**DOCUMENT SEGMENT:**
- - -
Numeric information in graphic forms skills pre-post assessment
Underneath the focus on physical systems, SC 130 Physical Science is built on a foundation of connecting physical systems to their mathematical models and communicating the results in writing. Laboratory exercises lead to the writing of a full laboratory report that is marked for content, syntax, grammar, vocabulary, organization, and cohesion.
The majority of the laboratories investigate systems that involve a linear mathematical relationship. Reports include xy scatter graphs, best fit linear trend lines, slope, and y-intercept analysis. The course outline includes the learning outcome, "Students will generate mathematical models for physical science systems." This serves a general education program learning outcome, "Present and interpret numeric information in graphic forms."
As a way of measuring progress against these two learning outcomes fall 2013, I gave a nine question pre-assessment in August 2013 and then included the same material on the final examination in December 2013.
- - -
**DATA EXCERPTS:**
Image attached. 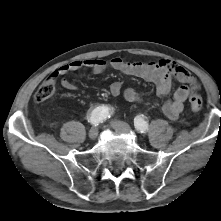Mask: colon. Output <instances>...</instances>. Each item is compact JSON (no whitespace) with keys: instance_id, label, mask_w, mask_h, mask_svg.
<instances>
[{"instance_id":"colon-1","label":"colon","mask_w":221,"mask_h":221,"mask_svg":"<svg viewBox=\"0 0 221 221\" xmlns=\"http://www.w3.org/2000/svg\"><path fill=\"white\" fill-rule=\"evenodd\" d=\"M56 90V80L54 78H47L44 80L34 93L35 102H43L52 97ZM190 107L193 111L198 112L202 109L203 100L196 94L192 93L189 98Z\"/></svg>"}]
</instances>
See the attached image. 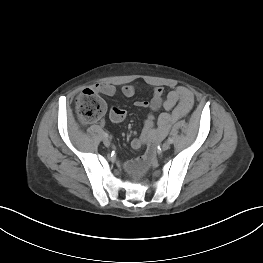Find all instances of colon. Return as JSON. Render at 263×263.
<instances>
[{
	"label": "colon",
	"instance_id": "5ec220e1",
	"mask_svg": "<svg viewBox=\"0 0 263 263\" xmlns=\"http://www.w3.org/2000/svg\"><path fill=\"white\" fill-rule=\"evenodd\" d=\"M78 118L84 123H92L99 120L106 111V104L97 91L85 89L75 102Z\"/></svg>",
	"mask_w": 263,
	"mask_h": 263
}]
</instances>
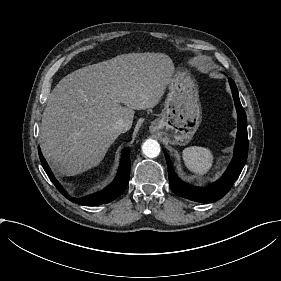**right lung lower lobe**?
- - -
**REQUESTS:**
A) Answer these questions about the SC 130 assessment report.
(i) On which qualities is the full laboratory report marked?
(ii) What kind of mathematical relationship do most of the laboratories investigate?
(iii) How many questions did the pre-assessment have, and in what month and year was it given?
B) Write the next part of the SC 130 assessment report, picking up after its last sentence.

**THE REPLIES:**
A)
(i) Content, syntax, grammar, vocabulary, organization, and cohesion.
(ii) A linear mathematical relationship.
(iii) Nine questions, given in August 2013.

B)
The nine questions focused on calculating the slope and y-intercepts of lines on a graph, determining the units of the slope, writing the y = mx+b form of the line, reading the slope and intercept from a y = a + bx formatted linear equation, and plotting coordinates on an xy scatter graph. Nineteen of the 26 students tested had completed a one hundred level math course prior to taking SC 130 Physical Science.Three students had completed only developmental pre-collegiate mathematics courses. Four students did not answer this question.
Given that the students have worked with slope-intercept form equations either in high school, developmental, or collegiate mathematics, the exceptionally weak pretest performance term after term is probably surprising to those who have not explored how little students retain after a course ends. SC 130 Physical Science has as one of its intents the placing of the mathematics into less abstract contexts. The concept is that the laboratory systems and data might provide cognitive hooks on which the students can attach a stronger comprehension of linear mathematical models.
Laboratories one, two, three, five, seven, nine, eleven, twelve, and fourteen involved linear relationships between the variables being studied. Laboratories four and six generated non-linear relationships. Although the students use spreadsheets to obtain the best fit trend line, the students were still working with concrete systems with variables that are related linearly.
Fall 2013 three questions had been added to the pretest and post-test. The following chart, for purposes of multi-term comparison, only includes the six questions that have appeared on every pretest and post-test since summer 2012. Twenty-six students took the pretest and post-test
On the fall 2013 pretest the median was a score of one - a single question of the six answered correctly.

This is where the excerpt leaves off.